ここがこういいと言える、そして、書ける(3)
中 嶋 芳 弘

 「ここに気を付けて書くと○○な字が書ける」ねらいが具体的に子どもに意識されると取り組みは深まっていく。書写の学習に必要な用語も、繰り返し使って、子どもたちに共有されていくことでねらいはよりイメージされやすくなっていく。

 硬筆の取り組みに続いて、毛筆に取り組む。(もちろん、毛筆だけを集中的に取り組む場合もある。前の稿を参照)ここで、山本五十六の語録にある「やってみせ言って聞かせてさせて見せほめてやらねば人は動かじ」を思い出す。「言って聞かせて」それだけ、とか「させてみて」文句ばかりいっている。…それでは、実技の伴う指導はできない。

 起筆・送筆・終筆の筆遣いと今日のねらい「文字の大きさ」を押さえながら机間を巡って書いていく。
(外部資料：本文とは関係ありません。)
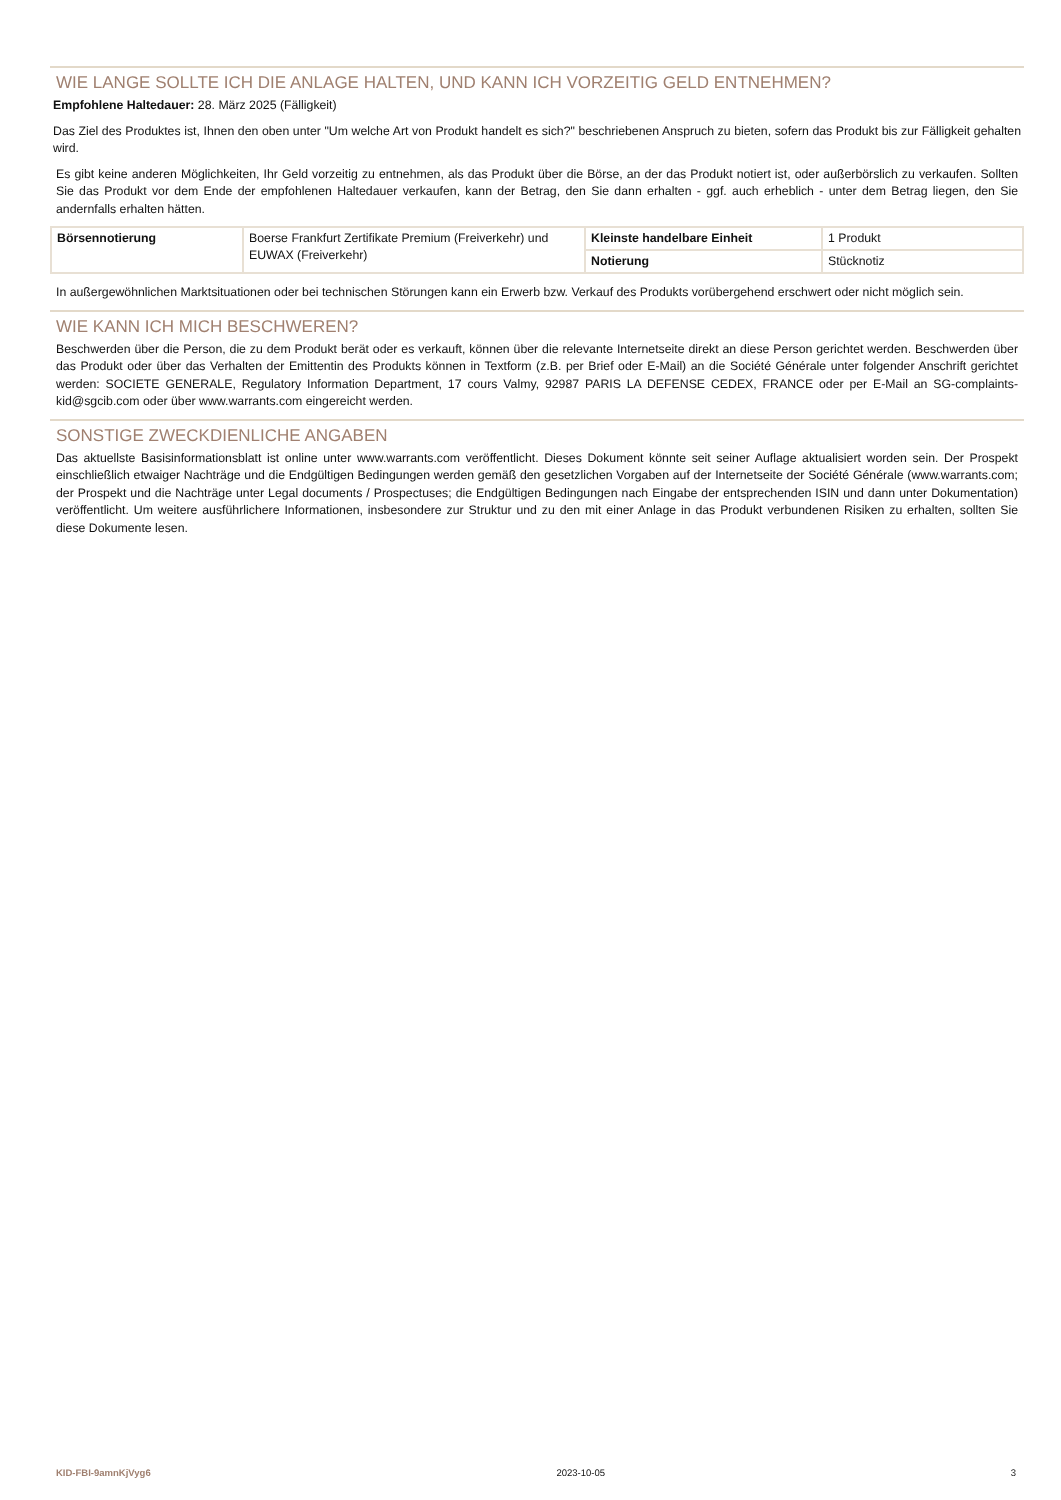WIE LANGE SOLLTE ICH DIE ANLAGE HALTEN, UND KANN ICH VORZEITIG GELD ENTNEHMEN?
Empfohlene Haltedauer: 28. März 2025 (Fälligkeit)
Das Ziel des Produktes ist, Ihnen den oben unter "Um welche Art von Produkt handelt es sich?" beschriebenen Anspruch zu bieten, sofern das Produkt bis zur Fälligkeit gehalten wird.
Es gibt keine anderen Möglichkeiten, Ihr Geld vorzeitig zu entnehmen, als das Produkt über die Börse, an der das Produkt notiert ist, oder außerbörslich zu verkaufen. Sollten Sie das Produkt vor dem Ende der empfohlenen Haltedauer verkaufen, kann der Betrag, den Sie dann erhalten - ggf. auch erheblich - unter dem Betrag liegen, den Sie andernfalls erhalten hätten.
| Börsennotierung | Boerse Frankfurt Zertifikate Premium (Freiverkehr) und EUWAX (Freiverkehr) | Kleinste handelbare Einheit | 1 Produkt |
| | | Notierung | Stücknotiz |
In außergewöhnlichen Marktsituationen oder bei technischen Störungen kann ein Erwerb bzw. Verkauf des Produkts vorübergehend erschwert oder nicht möglich sein.
WIE KANN ICH MICH BESCHWEREN?
Beschwerden über die Person, die zu dem Produkt berät oder es verkauft, können über die relevante Internetseite direkt an diese Person gerichtet werden. Beschwerden über das Produkt oder über das Verhalten der Emittentin des Produkts können in Textform (z.B. per Brief oder E-Mail) an die Société Générale unter folgender Anschrift gerichtet werden: SOCIETE GENERALE, Regulatory Information Department, 17 cours Valmy, 92987 PARIS LA DEFENSE CEDEX, FRANCE oder per E-Mail an SG-complaints-kid@sgcib.com oder über www.warrants.com eingereicht werden.
SONSTIGE ZWECKDIENLICHE ANGABEN
Das aktuellste Basisinformationsblatt ist online unter www.warrants.com veröffentlicht. Dieses Dokument könnte seit seiner Auflage aktualisiert worden sein. Der Prospekt einschließlich etwaiger Nachträge und die Endgültigen Bedingungen werden gemäß den gesetzlichen Vorgaben auf der Internetseite der Société Générale (www.warrants.com; der Prospekt und die Nachträge unter Legal documents / Prospectuses; die Endgültigen Bedingungen nach Eingabe der entsprechenden ISIN und dann unter Dokumentation) veröffentlicht. Um weitere ausführlichere Informationen, insbesondere zur Struktur und zu den mit einer Anlage in das Produkt verbundenen Risiken zu erhalten, sollten Sie diese Dokumente lesen.
KID-FBI-9amnKjVyg6 2023-10-05 3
「毛筆の用意ができたら、先生が書きに行きますから、呼んでください。先生の書くのを見たら書き始めましょう。どうしても、もう一枚書きたい人は、時計と相談して、友達に迷惑をかけないように紙をもらいに行きましょう。」

 準備ができた数名が姿勢を正して挙手する。「先生、お願いします」呼ばれたところへ書きに行く。「二画目がどこか考えて、一画目の書き始めの場所を決めます。筆の先が一番に紙につきます。太さが決まったら進みます。筆が紙から離れるときは、とめでもはねでもはらいでも、筆先が最後に離れるように気を付けます」と、周りの子に説明しながら書き進める。「画数が多い字が大きくなりますね。樹立……立の字は、上の横画と下の横画、どちらが長いでしょう」問いかけたりしながら書いていく。実技教科・表現教科では、教師が範を示したり、仲間の児童 の取り組む姿を見つめさせたりして、書き方をのよいところを考えさせたり具体的に示していくことが大切である。教師自らが「ここがこういいと言えて、書ける」ことが求められるわけである。

 文字の構成原理は大きいほど気付かせやすい。毛筆は大きく書ける用具である。硬筆・えんぴつは、大きく書くには不向きであるが、手軽で、修正しやすい。硬筆・チョークは、手軽で大きく書くのに向いているが、全員が取り組むのは難しい。それぞれに用具用材のよさがあり、その使い方について技術的な固有のねらいも生じてくる。一時間の中で多くの用具用材を使うと、ねらいは絞りにくくなり、作品としてみると深まりの浅いものになる。従って「秋の作品作り」や「書き初め」など作品に深まりを求める場合には、用具用材は絞って指導している。